- Directed by: Dario Russo
- Written by: Dario Russo
- Produced by: Kristina Ceyton; Samantha Jennings; Carly Maple;
- Starring: Jai Courtney; Emily Browning; Damon Herriman; Claudia Doumit; Zlatko Burić; Sam Neill; Miranda Otto; Olivia Colman;
- Cinematography: Matthew Chuang
- Edited by: Dario Russo
- Music by: Dario Russo
- Production company: Causeway Films
- Distributed by: Madman Entertainment
- Release dates: October 19, 2025 (AFF); November 26, 2026 (Australia);
- Running time: 90 minutes
- Country: Australia
- Language: English

= The Fox (2025 film) =

Australian comedy film

The Fox is a 2025 Australian black comedy fantasy film written and directed by Dario Russo, in his directorial debut.
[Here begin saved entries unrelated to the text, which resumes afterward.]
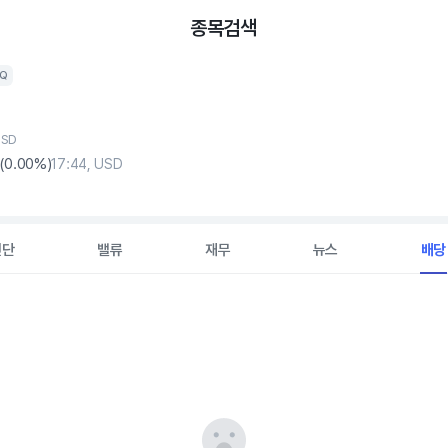
종목검색
AQ
USD
(
0
.00%)
17:44, USD
진단
밸류
재무
뉴스
배당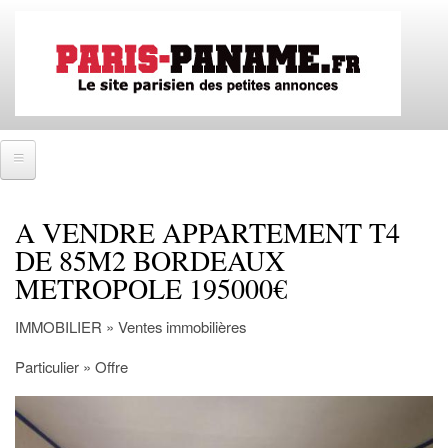
Aller
au
contenu
principal
Accueil
A VENDRE APPARTEMENT T4
SE CONNECTER
DE 85M2 BORDEAUX
METROPOLE 195000€
IMMOBILIER
Ventes immobilières
IMMOBILIER » Ventes immobilières
Locations immobilières
Particulier » Offre
Colocations immobilières
EMPLOIS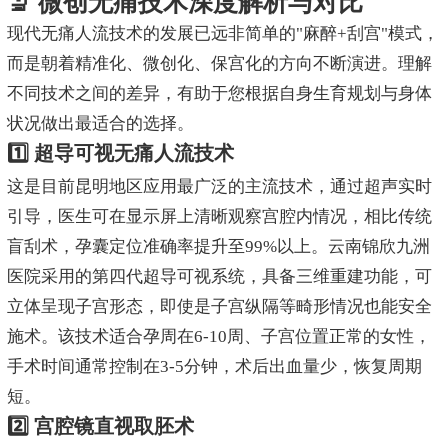
🔬 微创无痛技术深度解析与对比
现代无痛人流技术的发展已远非简单的"麻醉+刮宫"模式，
而是朝着精准化、微创化、保宫化的方向不断演进。理解
不同技术之间的差异，有助于您根据自身生育规划与身体
状况做出最适合的选择。
1️⃣ 超导可视无痛人流技术
这是目前昆明地区应用最广泛的主流技术，通过超声实时
引导，医生可在显示屏上清晰观察宫腔内情况，相比传统
盲刮术，孕囊定位准确率提升至99%以上。云南锦欣九洲
医院采用的第四代超导可视系统，具备三维重建功能，可
立体呈现子宫形态，即使是子宫纵隔等畸形情况也能安全
施术。该技术适合孕周在6-10周、子宫位置正常的女性，
手术时间通常控制在3-5分钟，术后出血量少，恢复周期
短。
2️⃣ 宫腔镜直视取胚术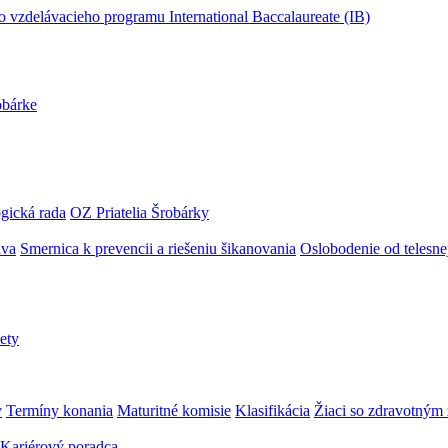
obárke
gická rada
OZ Priatelia Šrobárky
áva
Smernica k prevencii a riešeniu šikanovania
Oslobodenie od telesn
ety
y
Termíny konania
Maturitné komisie
Klasifikácia
Žiaci so zdravotný
Kariérový poradca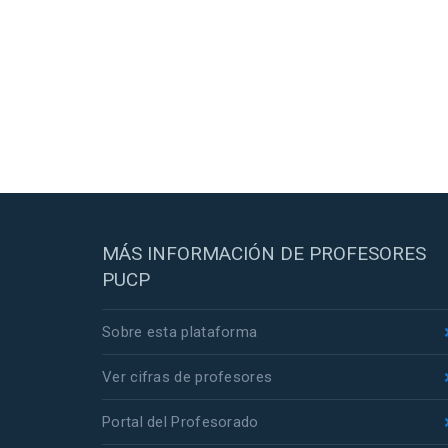
MÁS INFORMACIÓN DE PROFESORES
PUCP
Sobre esta plataforma
Ver cifras de profesores
Portal del Profesorado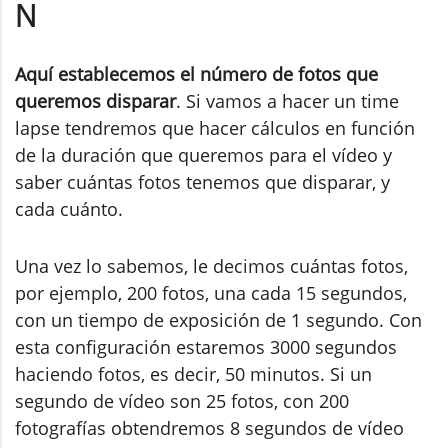
N
Aquí establecemos el número de fotos que
queremos disparar
. Si vamos a hacer un time
lapse tendremos que hacer cálculos en función
de la duración que queremos para el vídeo y
saber cuántas fotos tenemos que disparar, y
cada cuánto.
Una vez lo sabemos, le decimos cuántas fotos,
por ejemplo, 200 fotos, una cada 15 segundos,
con un tiempo de exposición de 1 segundo. Con
esta configuración estaremos 3000 segundos
haciendo fotos, es decir, 50 minutos. Si un
segundo de vídeo son 25 fotos, con 200
fotografías obtendremos 8 segundos de vídeo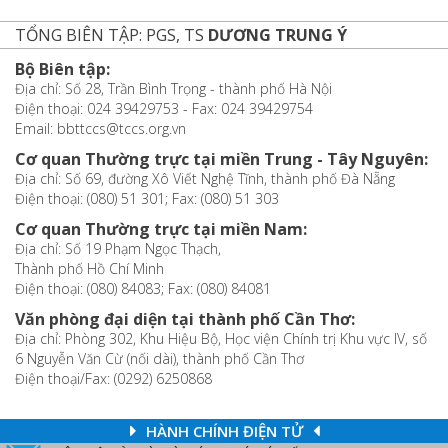
TỔNG BIÊN TẬP: PGS, TS
DƯƠNG TRUNG Ý
Bộ Biên tập:
Địa chỉ: Số 28, Trần Bình Trọng - thành phố Hà Nội
Điện thoại: 024 39429753 - Fax: 024 39429754
Email: bbttccs@tccs.org.vn
Cơ quan Thường trực tại miền Trung - Tây Nguyên:
Địa chỉ: Số 69, đường Xô Viết Nghệ Tĩnh, thành phố Đà Nẵng
Điện thoại: (080) 51 301; Fax: (080) 51 303
Cơ quan Thường trực tại miền Nam:
Địa chỉ: Số 19 Phạm Ngọc Thạch,
Thành phố Hồ Chí Minh
Điện thoại: (080) 84083; Fax: (080) 84081
Văn phòng đại diện tại thành phố Cần Thơ:
Địa chỉ: Phòng 302, Khu Hiệu Bộ, Học viện Chính trị Khu vực IV, số
6 Nguyễn Văn Cừ (nối dài), thành phố Cần Thơ
Điện thoại/Fax: (0292) 6250868
HÀNH CHÍNH ĐIỆN TỬ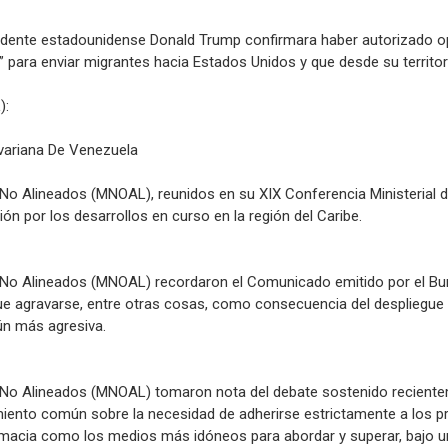
dente estadounidense Donald Trump confirmara haber autorizado ope
para enviar migrantes hacia Estados Unidos y que desde su territorio
):
variana De Venezuela
 No Alineados (MNOAL), reunidos en su XIX Conferencia Ministerial 
n por los desarrollos en curso en la región del Caribe.
s No Alineados (MNOAL) recordaron el Comunicado emitido por el Bu
e agravarse, entre otras cosas, como consecuencia del despliegue de
ún más agresiva.
es No Alineados (MNOAL) tomaron nota del debate sostenido recient
imiento común sobre la necesidad de adherirse estrictamente a los p
lomacia como los medios más idóneos para abordar y superar, bajo un 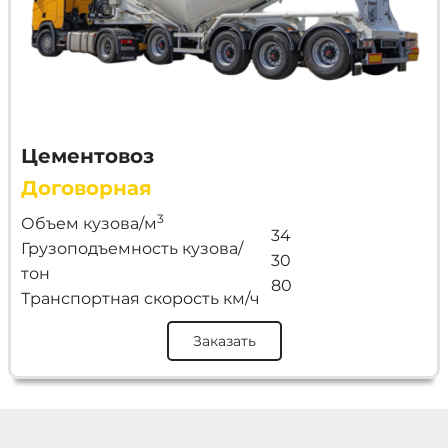
Цементовоз
Договорная
3
Объем кузова/м
34
Грузоподъемность кузова/
30
тон
80
Транспортная скорость км/ч
Заказать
It stars Jai Courtney, Emily Browning, Damon Herriman, Claudia Doumit, Zlatko Burić, and Miranda Otto, along with the voices of Sam Neill (his last film role to be released in his lifetime) and Olivia Colman.

The film premiered at the Adelaide Film Festival on 19 October 2025, and is scheduled be released in Australia on 26 November 2026.

==Synopsis==
Described as a "darkly comic folktale", the film tells the story of a hunter who encounters a talking fox with a proposal to solve his problems, after his fiancée, Kori, has cheated on him.

==Cast==
- Jai Courtney as Nick, the hunter
- Emily Browning as Kori, Nick's fiancée
- Olivia Colman as the Fox (voice)
- Damon Herriman as Derek
- Sam Neill as the Magpie (voice)
- Claudia Doumit as Diana
- Zlatko Burić as Kori's father
- Miranda Otto as Liz
- Frankie J. Holden
- Heather Mitchell
- Kim Gyngell

==Production==
The Fox is the feature film directorial debut from Adelaide filmmaker Dario Russo, creator of the early YouTube comedy classic Italian Spiderman in 2005, and co-creator of spy parody TV series Danger 5 in 2012. Russo also wrote the script and the music, and edited the film. Cinematography was by Matthew Chuang.

The film is produced by Kristina Ceyton and Samantha Jennings of Causeway Films (which also produced Talk To Me, The Babadook, You Won't Be Alone, and Buoyancy). Carly Maple is also a producer.

Funding and investments were provided by the South Australian Film Corporation, Screen Australia, Orogen Entertainment, A-Up Duck Productions, Kojo Studios, Flickstar, and the Adelaide Film Festival Investment Fund.

==Release==
The film premiered at the Adelaide Film Festival on 19 October 2025. It also screened at the 2026 Sydney Film Festival, where it won the Audience Award for "Best Australian Feature".

The film will be distributed in Australia on 26 November 26 by Madman Entertainment. It is set to be released in the United States on 4 December 2026 by Aura Entertainment.

It will be screened in Panorama section of the 59th Sitges Film Festival in October 2026.

== Critical reception ==
According to Metacritic, the film received "mixed or average" reviews based on a weighted average score of 60 out of 100 from five critic scores. On Rotten Tomatoes, 91% of eleven critic reviews are positive and the average rating is 7 out of 10.